İbrahim Genç

İbrahim Genç

Yalnızlaştırma oyunu

Yalnızlaştırma oyunu

Yalnızlaştıramadıklarımızdan mısınız?

Bu toprakların geçmişine baktığımızda nice uygarlıkların, renklerin, dillerin bir arada yaşamayı başarabildikleri apaçık ortadadır. Anadolu’nun ve Mezopotamya’nın bereketli kadim toprağı binlerce yıl farklı halkları bir yatağın sıcaklığında taşımış. Yakın geçmişe ait tarih de bize bunu anlatıyor.
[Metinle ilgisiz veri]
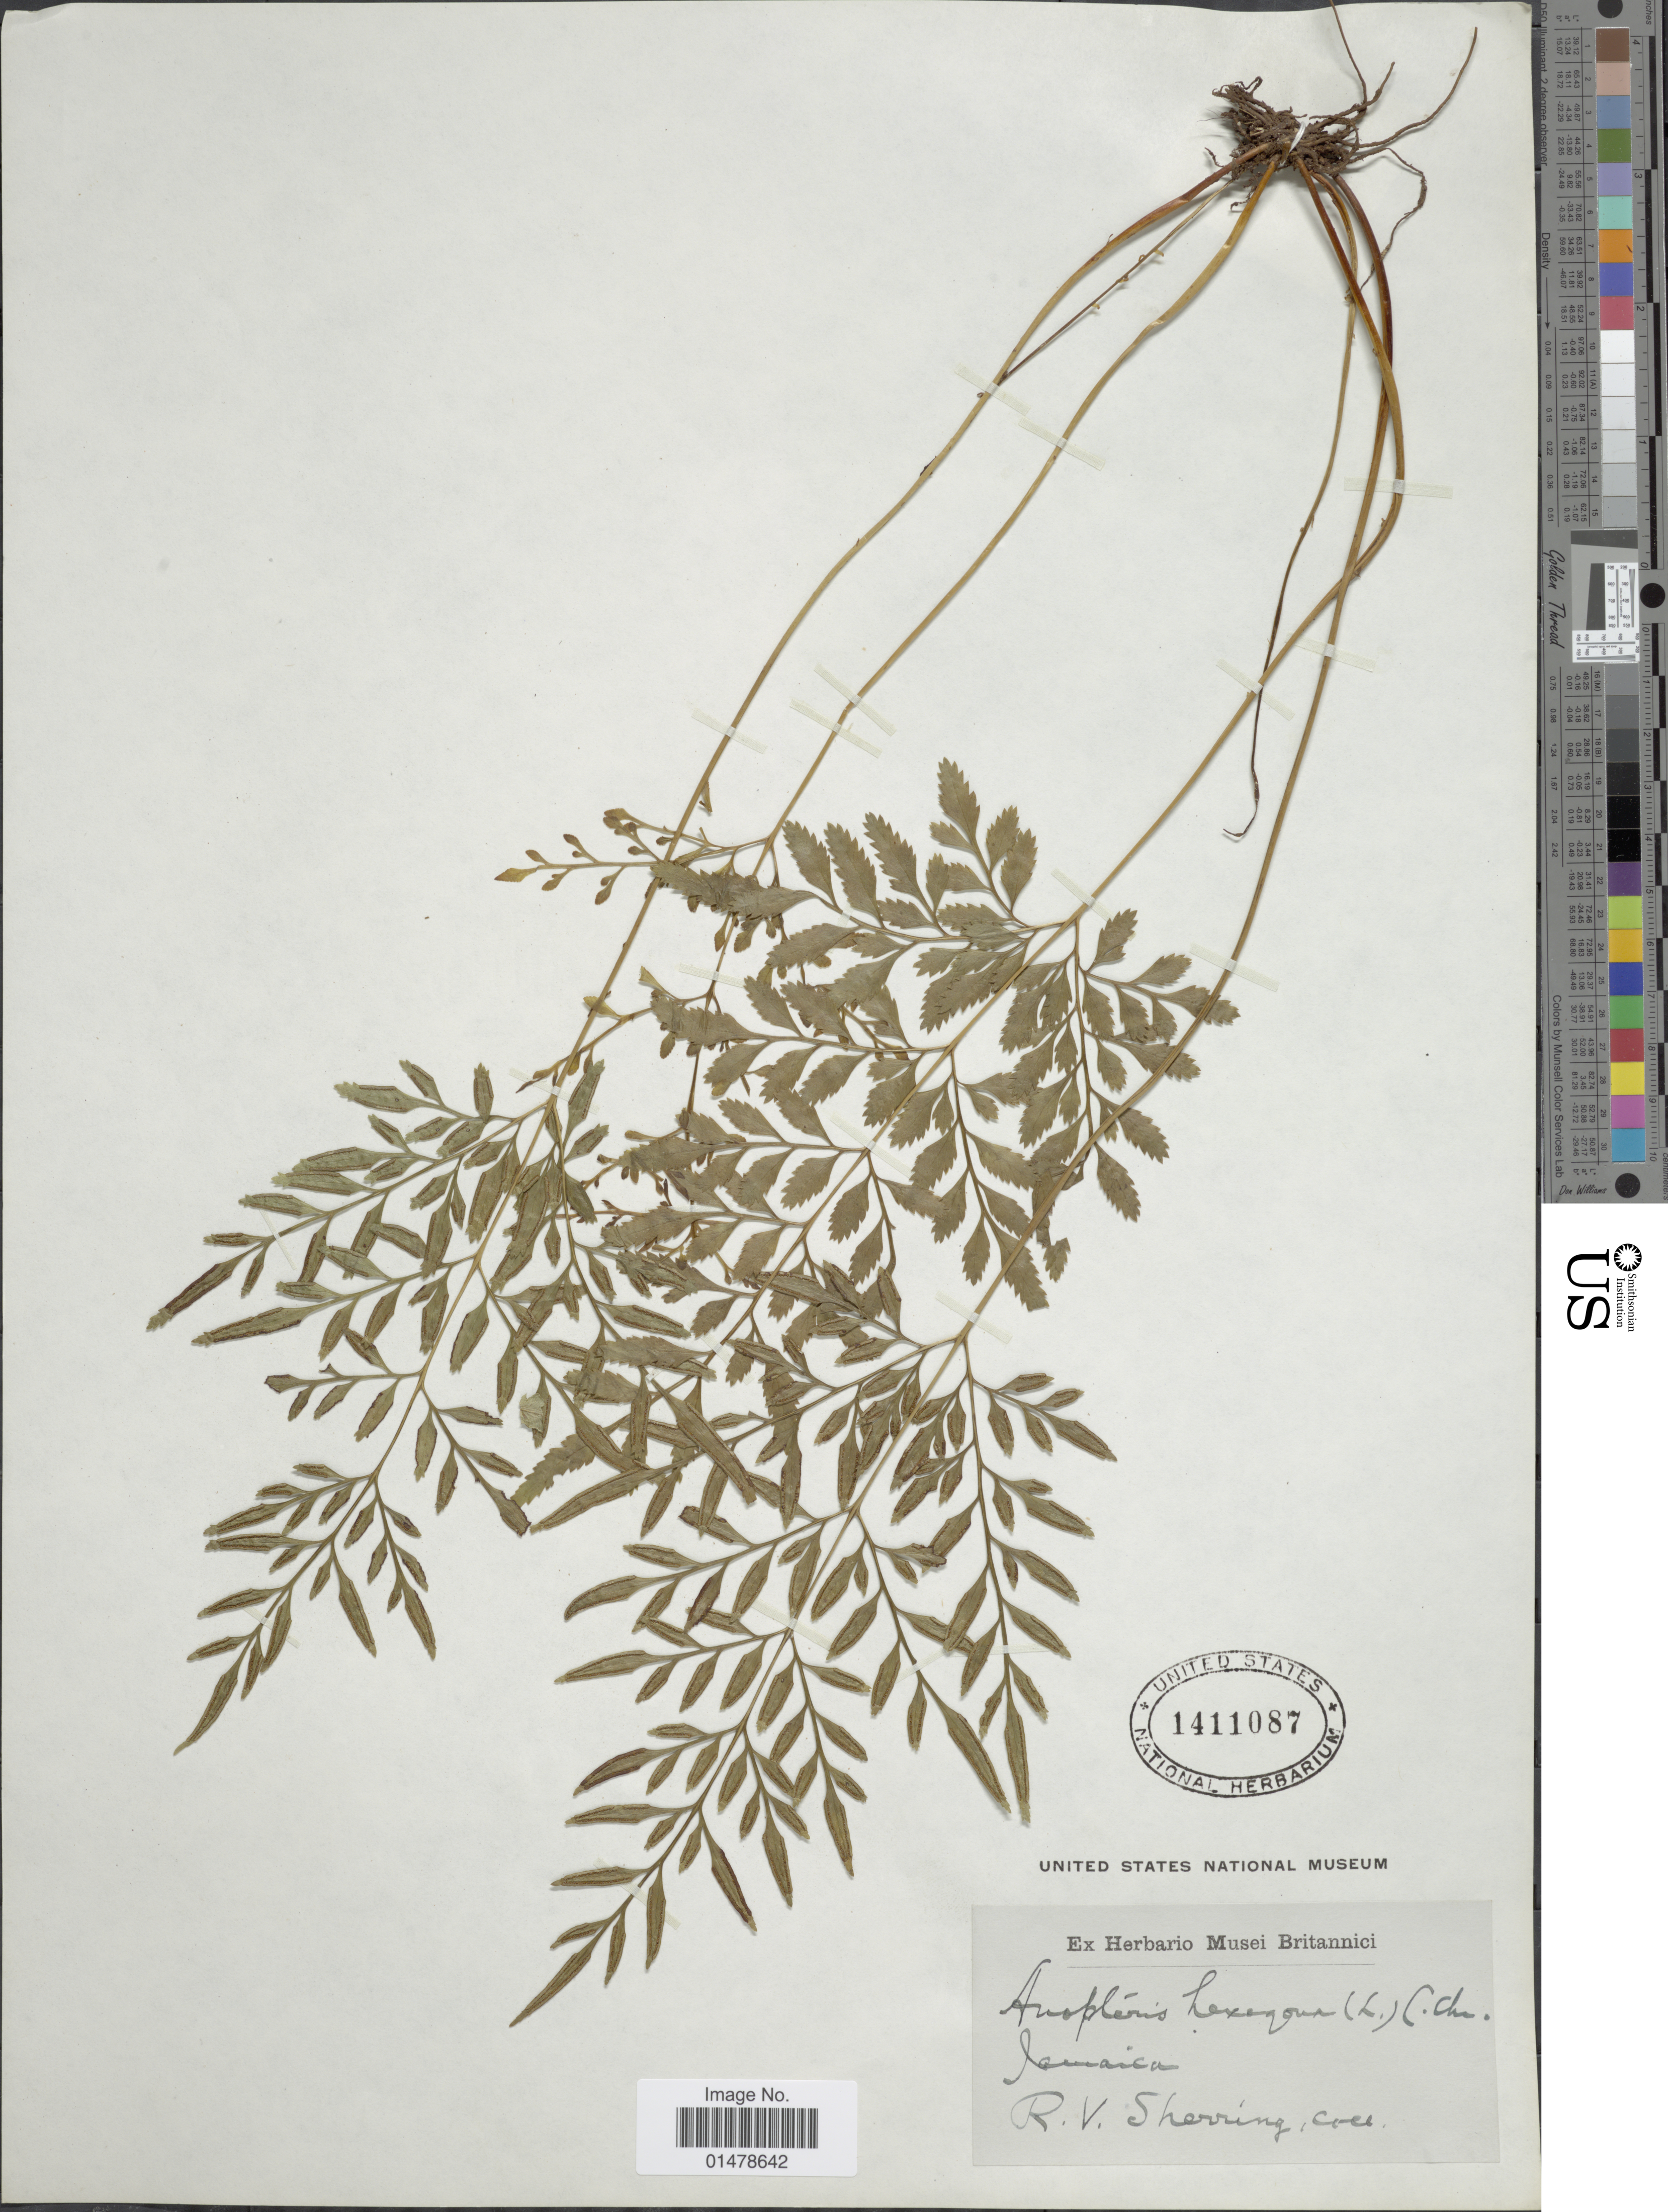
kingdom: Plantae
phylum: Tracheophyta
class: Polypodiopsida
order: Polypodiales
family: Pteridaceae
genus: Pteris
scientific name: Pteris hexagona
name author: (L.) Proctor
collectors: R. Sherring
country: Jamaica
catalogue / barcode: US 1411087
Öyle ki bu konuda babam dedemden dinlediklerini hep bana anlatır uzun uzun. Dedemlerin yaşadıkları köyde Kürtler ve Ermeniler bir arada yaşarlarmış. Herkes kendi dili, dini ile birbirini kabul edermiş ve bu hiçbir zaman problem olmazmış. Bir arada kendi değerleriyle yaşamanın güzel bir fotoğrafı varmış. Tabi gel zaman git zaman bir şeyler oldu. Birileri öyle bir zehir akıttı ki toplumlara, insanlar canciğer oldukları kişileri kesmekten geri durmadı.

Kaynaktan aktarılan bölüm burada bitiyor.